Clean technologies generated more than half (50.8%) of all US electricity for the first month on record in March 2025, according to data collated by research group Ember.
The milestone was achieved largely thanks to an increase in wind and solar power, which reached a record 24.4% of US electrical output in the month. Solar generation was up 37% from a year before while wind power increased 12%. In comparison, fossil generation fell 2.5%.

For context, in March 2015, fossil fuels made up 65% of US electricity generation, while wind and solar combined made up just 5.7% of the mix. By 2024, wind and solar (17% of annual output) had overtaken coal’s contribution (15%).
Solar’s rise has been particularly “extraordinary,” Ember said in a statement. A decade ago, the technology accounted for just 1% of US electricity generation. By March 2025, this had grown to 9.2%.

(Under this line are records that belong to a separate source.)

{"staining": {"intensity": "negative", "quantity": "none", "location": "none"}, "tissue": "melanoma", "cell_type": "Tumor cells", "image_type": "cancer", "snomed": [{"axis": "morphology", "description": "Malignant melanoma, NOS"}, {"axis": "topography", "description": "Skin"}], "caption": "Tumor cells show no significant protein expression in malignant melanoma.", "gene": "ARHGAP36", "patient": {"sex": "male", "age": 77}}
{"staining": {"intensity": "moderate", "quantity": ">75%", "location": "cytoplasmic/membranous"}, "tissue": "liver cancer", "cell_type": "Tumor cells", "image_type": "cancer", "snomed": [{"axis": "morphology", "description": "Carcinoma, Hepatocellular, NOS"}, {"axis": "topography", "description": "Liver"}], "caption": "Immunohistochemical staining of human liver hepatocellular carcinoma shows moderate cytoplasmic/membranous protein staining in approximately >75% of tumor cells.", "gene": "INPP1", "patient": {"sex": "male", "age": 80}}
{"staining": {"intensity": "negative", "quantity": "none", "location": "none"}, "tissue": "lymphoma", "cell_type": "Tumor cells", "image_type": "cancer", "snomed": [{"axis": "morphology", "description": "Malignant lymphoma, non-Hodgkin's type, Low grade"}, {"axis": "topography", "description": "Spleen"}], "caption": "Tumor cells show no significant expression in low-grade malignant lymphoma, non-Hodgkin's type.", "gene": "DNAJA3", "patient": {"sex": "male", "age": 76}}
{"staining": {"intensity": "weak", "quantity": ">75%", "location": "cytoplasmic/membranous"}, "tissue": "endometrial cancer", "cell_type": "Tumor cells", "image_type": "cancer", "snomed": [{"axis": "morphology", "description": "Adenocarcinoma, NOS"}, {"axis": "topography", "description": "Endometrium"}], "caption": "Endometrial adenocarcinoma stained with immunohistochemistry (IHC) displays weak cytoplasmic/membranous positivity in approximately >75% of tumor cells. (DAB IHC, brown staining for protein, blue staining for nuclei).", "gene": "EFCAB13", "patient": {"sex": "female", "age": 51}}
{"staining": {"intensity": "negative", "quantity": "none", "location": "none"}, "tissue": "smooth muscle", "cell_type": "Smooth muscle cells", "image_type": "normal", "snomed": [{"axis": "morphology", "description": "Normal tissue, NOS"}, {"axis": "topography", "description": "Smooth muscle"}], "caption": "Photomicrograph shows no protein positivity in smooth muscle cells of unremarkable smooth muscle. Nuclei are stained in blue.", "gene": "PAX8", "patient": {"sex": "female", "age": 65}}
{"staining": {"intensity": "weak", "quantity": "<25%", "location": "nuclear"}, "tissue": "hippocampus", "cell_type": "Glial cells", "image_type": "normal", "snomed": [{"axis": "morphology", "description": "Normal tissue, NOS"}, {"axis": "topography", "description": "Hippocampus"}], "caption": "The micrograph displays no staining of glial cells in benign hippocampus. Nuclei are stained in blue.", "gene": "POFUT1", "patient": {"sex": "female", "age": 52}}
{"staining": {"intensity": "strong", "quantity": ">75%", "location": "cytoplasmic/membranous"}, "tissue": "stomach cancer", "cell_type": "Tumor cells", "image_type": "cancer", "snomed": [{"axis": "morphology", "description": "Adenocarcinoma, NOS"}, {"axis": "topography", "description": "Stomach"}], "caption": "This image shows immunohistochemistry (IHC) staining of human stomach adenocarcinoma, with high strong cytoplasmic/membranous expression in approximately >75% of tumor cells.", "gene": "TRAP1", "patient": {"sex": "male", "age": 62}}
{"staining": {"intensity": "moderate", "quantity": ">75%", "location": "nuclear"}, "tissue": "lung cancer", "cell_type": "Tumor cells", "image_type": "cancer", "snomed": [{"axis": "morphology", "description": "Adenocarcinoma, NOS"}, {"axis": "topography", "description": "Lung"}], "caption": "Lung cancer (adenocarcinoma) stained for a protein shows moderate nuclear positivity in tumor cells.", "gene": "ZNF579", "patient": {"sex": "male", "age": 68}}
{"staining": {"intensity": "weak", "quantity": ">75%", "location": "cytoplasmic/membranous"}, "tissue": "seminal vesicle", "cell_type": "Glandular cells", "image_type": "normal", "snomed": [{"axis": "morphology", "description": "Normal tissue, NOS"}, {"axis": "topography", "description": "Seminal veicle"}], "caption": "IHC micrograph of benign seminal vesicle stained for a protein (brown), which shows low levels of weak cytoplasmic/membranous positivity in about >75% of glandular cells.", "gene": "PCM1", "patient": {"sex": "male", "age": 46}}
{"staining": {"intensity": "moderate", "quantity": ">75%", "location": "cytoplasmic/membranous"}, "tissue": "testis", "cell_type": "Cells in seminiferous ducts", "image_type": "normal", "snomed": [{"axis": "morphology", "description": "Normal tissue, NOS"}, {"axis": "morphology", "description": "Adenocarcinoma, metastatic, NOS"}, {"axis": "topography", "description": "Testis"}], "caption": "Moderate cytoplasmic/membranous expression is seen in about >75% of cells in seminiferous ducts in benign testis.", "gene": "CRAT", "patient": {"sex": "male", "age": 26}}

And solar’s advance is set to continue, despite president Donald Trump’s efforts to effectively reverse the energy transition.
The technology is set to account for more than half of new generating capacity installed in the US in 2025, with more than a third of new panels going to Texas.
The US is now “approaching a tipping point where clean power takes the lead over fossil generation, and where the importance of coal and gas inevitably starts to fade,” says Nicolas Fulghum, a senior data analyst at Ember.
“Wind and solar power are pushing fossil fuels out of the mix. The reality on the ground is not one of a return to fossil fuels in the US, it’s the continued growth of solar and wind power that will be the dominant driver of electricity generation growth in the US.”